Description

Want to know how quirky a particular movie is? Or how to find the most visually appealing movies of all time? Or how to find a movie that is similar to another movie you’ve seen but less big budget and more cerebral?

The tag genome is a data structure that enables you to answer queries such as these. As described in this article, the tag genome encodes how strongly movies exhibit particular properties represented by tags (atmospheric, thought-provoking, realistic, etc.). The tag genome was computed using a machine learning algorithm on user-contributed content including tags, ratings, and textual reviews

Dataset

This data set contains the tag relevance values that make up the tag genome, described here. Tag relevance represents the relevance of a tag to a movie on a continuous scale from 0 to 1. Tag relevance values are provided for 9,734 movies and 1,128 tags.

The data are contained in three files, tag_relevance.dat, movies.dat and tags.dat. More details about the contents and use of all these files follows.

This and other GroupLens data sets are publicly available for download at GroupLens Data Sets.

Citation

Please include the following citation if referencing this data set:

Vig, Jesse; Sen, Shilad; Riedl, John (2012): The Tag Genome: Encoding Community Knowledge to Support Novel Interaction. In: ACM Transactions on Interactive Intelligent Systems (TiiS), 2, 2012, ISSN: 2160-6455. (Type: Article | Links | BibTeX)

Usage License

Neither the University of Minnesota nor any of the researchers involved can guarantee the correctness of the data, its suitability for any particular purpose, or the validity of results based on the use of the data set. The data set may be used for any research purposes under the following conditions:

The user may not state or imply any endorsement from the University of Minnesota or the GroupLens Research Group.
The user must acknowledge the use of the data set in publications resulting from the use of the data set, and must send us an electronic or paper copy of those publications.
The user may not redistribute the data without separate permission.
The user may not use this information for any commercial or revenue-bearing purposes without first obtaining permission from a faculty member of the GroupLens Research Project at the University of Minnesota.

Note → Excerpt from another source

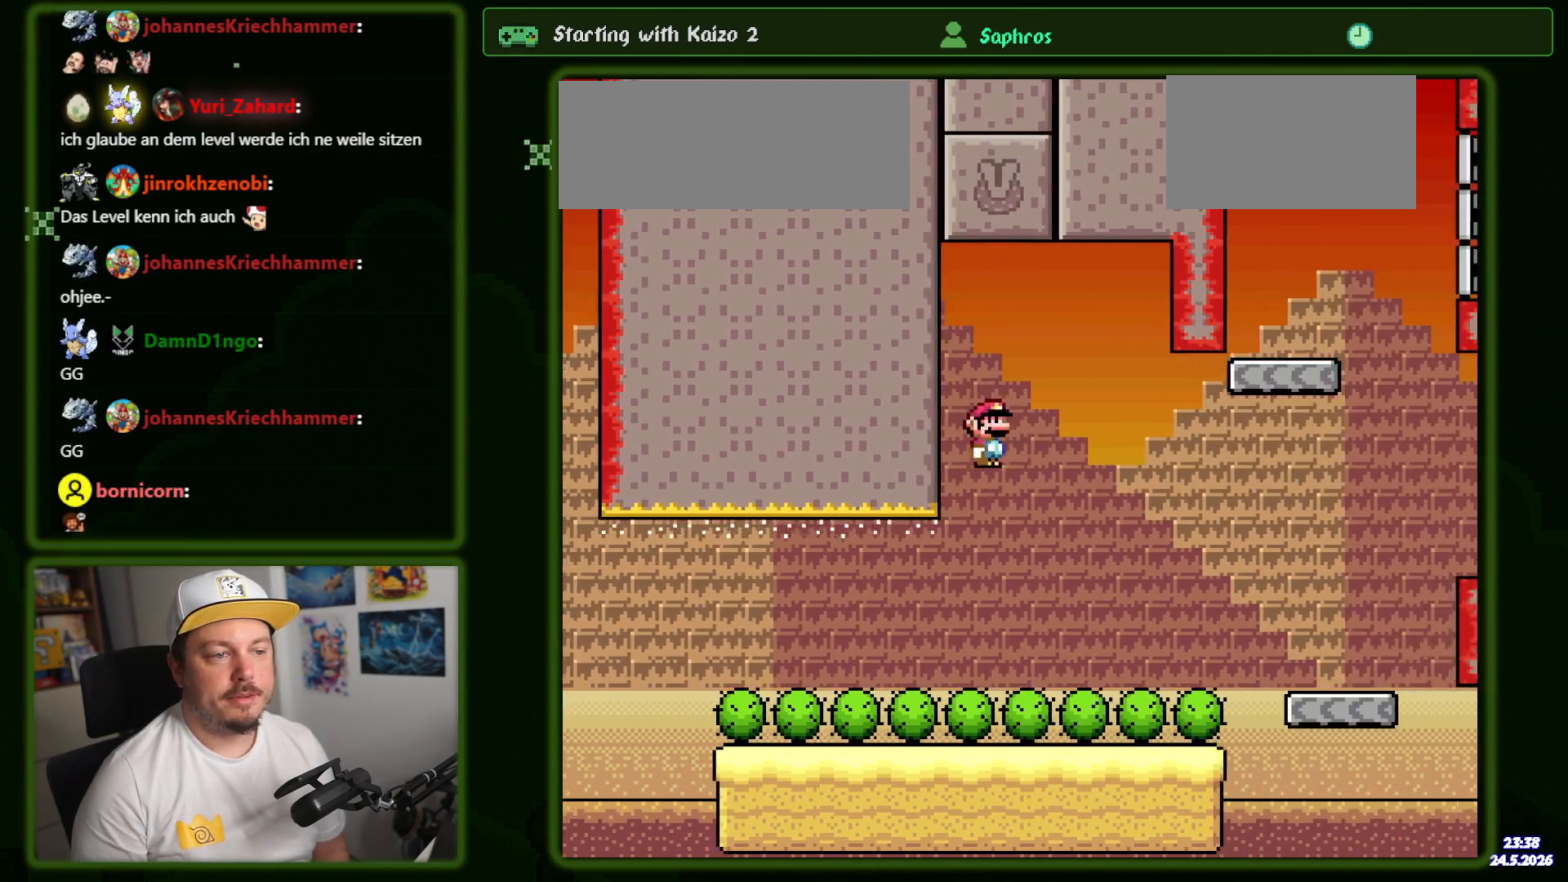
{"dt_ms": 500, "buttons": ["X", "DPAD_RIGHT"], "events": [[184, "A", "down"], [467, "A", "up"]]}
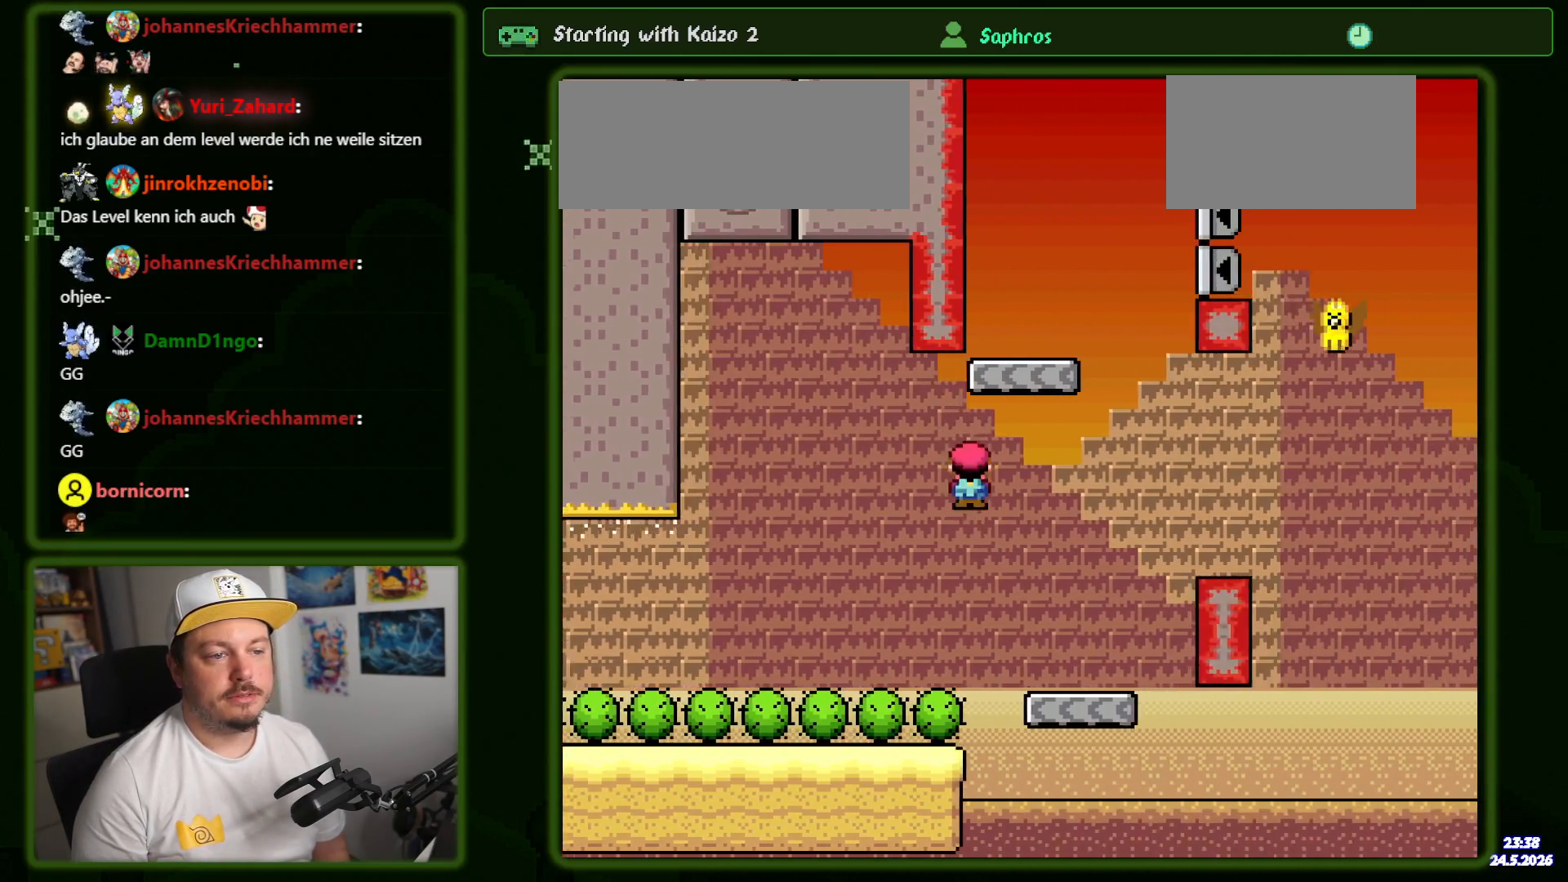
{"dt_ms": 500, "buttons": ["B", "Y", "DPAD_RIGHT"], "events": [[34, "X", "up"], [50, "Y", "down"], [267, "B", "down"]]}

Executable software scripts are provided "as is" without warranty of any kind, either expressed or implied, including, but not limited to, the implied warranties of merchantability and fitness for a particular purpose. The entire risk as to the quality and performance of them is with you. Should the program prove defective, you assume the cost of all necessary servicing, repair or correction.

In no event shall the University of Minnesota, its affiliates or employees be liable to you for any damages arising out of the use or inability to use these programs (including but not limited to loss of data or data being rendered inaccurate).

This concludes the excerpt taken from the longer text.